Traditional Indian board games for the bored
Indian families favored these three games twentieth century – Chess, Carroms, and Chinese Checkers
Growing up as an Indian school student in the seventies and eighties of the last century, I spent my summer holidays playing three popular board games of that time: Chess, Carroms, and Chinese Checkers. We would spend hours playing these games with their infinite possibilities, and though we played them daily over months, we never tired of them as each game would be unique.
All three board games, Chess, Carroms, and Chinese Checkers, do not need any electric power or special equipment. People of any age can play them anywhere, and like you would have seen in media, even at pandemic quarantine centers! As the COVID-19 pandemic restricts outdoor movement, it is not a day too early to suggest India’s popular board games. Below is a brief description of each game.
Chess: Among the three games we have described, Chess is the most complex one and a high-profile sport. The current version of Chess we see is one that Europeans developed six centuries ago from similar traditional games from India and Persia. Ancient India had the Chaturanga, which is one of the ancestors of modern Chess.
You can play Chess on a board or the computer, and it was one of the early digital games during the advancement of computers. The IBM company’s Deep Blue computer can defeat the best human chess players or champions.
With each of the two players having sixteen chessmen to move on the board’s sixty-four squares, Chess may seem a simple game but is among the most complex as it allows infinite variations. The object of a chess game is for the player to checkmate the opponent’s King and defeat the opposite side. Alternately, chess games can also end in a draw with no side the victor.
As chess games involve strategy and multiple possibilities, they are most suitable for play. Though professional Chess has time limits for moves, they can go on over many hours.
Carroms: Carrom is an Indian game popular across South Asia and some other parts of the globe. Carrom gained popularity about a century ago after the first World War. People in India’s neighbors Pakistan, Bangladesh, Sri Lanka, Nepal, and the Maldives also like carroms. In the middle east, people in Saudi Arabia, Kuwait, and Bahrain are also like playing carroms. In addition, Indians emigrating to Australia, the UK, Europe, and North American popularised carrom to their new country.
Plywood carrom boards are seventy-four-centimeter square and have pouches or nets at the four corners to collect the coins. Plastic or wooden carrom men are the game’s parts, with nine black, nine white, and one red queen making up the set of nineteen on each board.
Carrom men have other names, including coins, seeds, pucks, and pawns.
The objective in a carrom game is for a player to use the striker to send the carrom men into the pouch. Boric powder smoothens a carrom board and games on it. With just four components, the board, the carrom men, the striker, and boric powder, carrom is a game with the least requirements.
People play carrom on the floor or raised surfaces.

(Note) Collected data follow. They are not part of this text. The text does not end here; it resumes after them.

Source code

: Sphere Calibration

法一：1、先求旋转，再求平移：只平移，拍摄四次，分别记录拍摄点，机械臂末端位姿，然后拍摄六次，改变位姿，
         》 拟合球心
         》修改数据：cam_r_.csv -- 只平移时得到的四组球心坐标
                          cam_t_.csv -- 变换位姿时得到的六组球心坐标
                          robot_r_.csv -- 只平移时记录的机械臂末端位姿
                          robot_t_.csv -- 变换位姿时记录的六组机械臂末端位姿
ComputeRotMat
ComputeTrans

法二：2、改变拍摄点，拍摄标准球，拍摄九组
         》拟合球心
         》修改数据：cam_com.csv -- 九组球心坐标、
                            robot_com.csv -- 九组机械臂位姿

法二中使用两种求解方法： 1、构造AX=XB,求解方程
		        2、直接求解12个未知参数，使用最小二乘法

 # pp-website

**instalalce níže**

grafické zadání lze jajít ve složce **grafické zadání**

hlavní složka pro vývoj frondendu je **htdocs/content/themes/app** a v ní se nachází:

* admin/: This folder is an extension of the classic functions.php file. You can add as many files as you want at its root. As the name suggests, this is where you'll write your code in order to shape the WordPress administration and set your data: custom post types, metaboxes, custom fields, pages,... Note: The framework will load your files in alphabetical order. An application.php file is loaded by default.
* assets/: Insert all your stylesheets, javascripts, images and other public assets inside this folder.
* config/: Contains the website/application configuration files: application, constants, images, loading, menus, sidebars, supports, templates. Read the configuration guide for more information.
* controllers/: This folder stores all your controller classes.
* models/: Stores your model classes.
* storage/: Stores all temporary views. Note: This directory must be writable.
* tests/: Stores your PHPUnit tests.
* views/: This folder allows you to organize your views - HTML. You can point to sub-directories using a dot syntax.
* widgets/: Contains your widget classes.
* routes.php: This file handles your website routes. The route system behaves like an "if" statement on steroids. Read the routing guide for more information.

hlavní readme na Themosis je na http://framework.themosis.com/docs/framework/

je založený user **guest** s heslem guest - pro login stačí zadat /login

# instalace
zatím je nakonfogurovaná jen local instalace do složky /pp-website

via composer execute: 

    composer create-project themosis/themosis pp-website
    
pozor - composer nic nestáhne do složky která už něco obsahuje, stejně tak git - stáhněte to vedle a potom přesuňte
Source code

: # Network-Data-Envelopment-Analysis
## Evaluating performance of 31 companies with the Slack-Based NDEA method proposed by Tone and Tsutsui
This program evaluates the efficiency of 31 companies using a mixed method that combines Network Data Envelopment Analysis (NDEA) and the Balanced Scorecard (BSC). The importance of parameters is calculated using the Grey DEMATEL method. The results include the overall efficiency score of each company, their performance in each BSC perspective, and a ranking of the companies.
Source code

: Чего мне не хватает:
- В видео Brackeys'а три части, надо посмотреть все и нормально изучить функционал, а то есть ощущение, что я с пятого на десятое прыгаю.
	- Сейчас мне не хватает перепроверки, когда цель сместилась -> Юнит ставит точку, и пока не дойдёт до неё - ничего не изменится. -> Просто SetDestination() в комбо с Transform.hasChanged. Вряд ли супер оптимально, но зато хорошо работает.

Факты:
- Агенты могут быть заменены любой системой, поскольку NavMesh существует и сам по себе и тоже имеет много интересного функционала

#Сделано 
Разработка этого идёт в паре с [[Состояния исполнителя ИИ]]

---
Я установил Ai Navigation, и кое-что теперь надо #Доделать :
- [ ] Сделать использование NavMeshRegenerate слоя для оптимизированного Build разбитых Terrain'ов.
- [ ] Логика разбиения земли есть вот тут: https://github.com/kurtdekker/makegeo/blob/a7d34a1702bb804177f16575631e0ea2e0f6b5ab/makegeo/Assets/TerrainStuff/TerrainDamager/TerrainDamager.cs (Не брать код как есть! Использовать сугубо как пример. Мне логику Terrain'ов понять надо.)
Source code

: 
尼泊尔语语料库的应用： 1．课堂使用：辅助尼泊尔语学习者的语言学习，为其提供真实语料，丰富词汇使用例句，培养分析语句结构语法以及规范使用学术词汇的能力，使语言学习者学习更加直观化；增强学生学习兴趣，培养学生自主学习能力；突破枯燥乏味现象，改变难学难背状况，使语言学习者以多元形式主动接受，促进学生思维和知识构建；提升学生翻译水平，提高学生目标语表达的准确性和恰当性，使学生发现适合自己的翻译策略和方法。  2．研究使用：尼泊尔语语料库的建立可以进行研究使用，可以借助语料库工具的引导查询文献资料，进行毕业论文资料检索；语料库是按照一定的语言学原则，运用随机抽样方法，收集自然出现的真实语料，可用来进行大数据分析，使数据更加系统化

Carrom is a fast-paced game with the champion players sometimes finishing the game in one strike. In professional games, you can find lights over the board to illuminate it and to prevent moisture on it, which can lead to sticky powder. Professional games of two-player pairs are interesting, with the members of one team having to guess the other’s mind as the match disallows talking. The game rules are so strict that there are many ways a player can commit and foul and lose a turn or point.
Though carrom is a game of great skill and strategy, it is also suitable for families. Though the professional game has strict rules which make skill important, some variants allow for easier play. Carrom may see an enormous surge of interest in it after the current pandemic.
Carrom is a game that is easy to play anywhere and requires no electricity or any special equipment. Champion players use their strikers, but apart from that, carroms equalize all players who must demonstrate skill on a square board to win the game.
Chinese Checkers: This is the simplest of the three games I have described today.
It is a German adaptation of the American game Halma which the inventors in 1892 changed to Stermhalma. Americans and Chinese call this game Chinese Checkers.
Chinese Checkers is a two-player, three-player, four-player, or six-player game that people can play individually or in teams.
The game has a hexagram or star-shaped board with the players’ objective being to move their pieces by one or multi-step moves across the board into the star corner at the opposite end. The simplicity of this game makes it suitable for even children of smaller age groups.
Chinese Checkers is also a game of strategy like Chess, and it has variants for the number of players and the rules. In the common version that Indians play, the game requires players to move their ten pieces to their home at the opposite end of the hexagram.
Players move their pieces by one move or a combination of one movement and hops over other pieces. Blocking the other player or team’s movements is also part of the Chinese Checker strategy. It is the simplest of the three board games I have described here. We had a board with Chess on one side and Chinese Checkers on the other when I played the game as a child.
The proliferation of digital devices has come in traditional Indian board games, but the current pandemic lets us explore them for pastimes. All three of the above games require skill but allow a player with any level of proficiency to play them. They offer endless entertainment as every game is unique and tests players’ skills.
You won’t regret your choice this monsoon by choosing the three Cs: Chess, Carroms, and Chinese Checkers for your leisure hours’ games.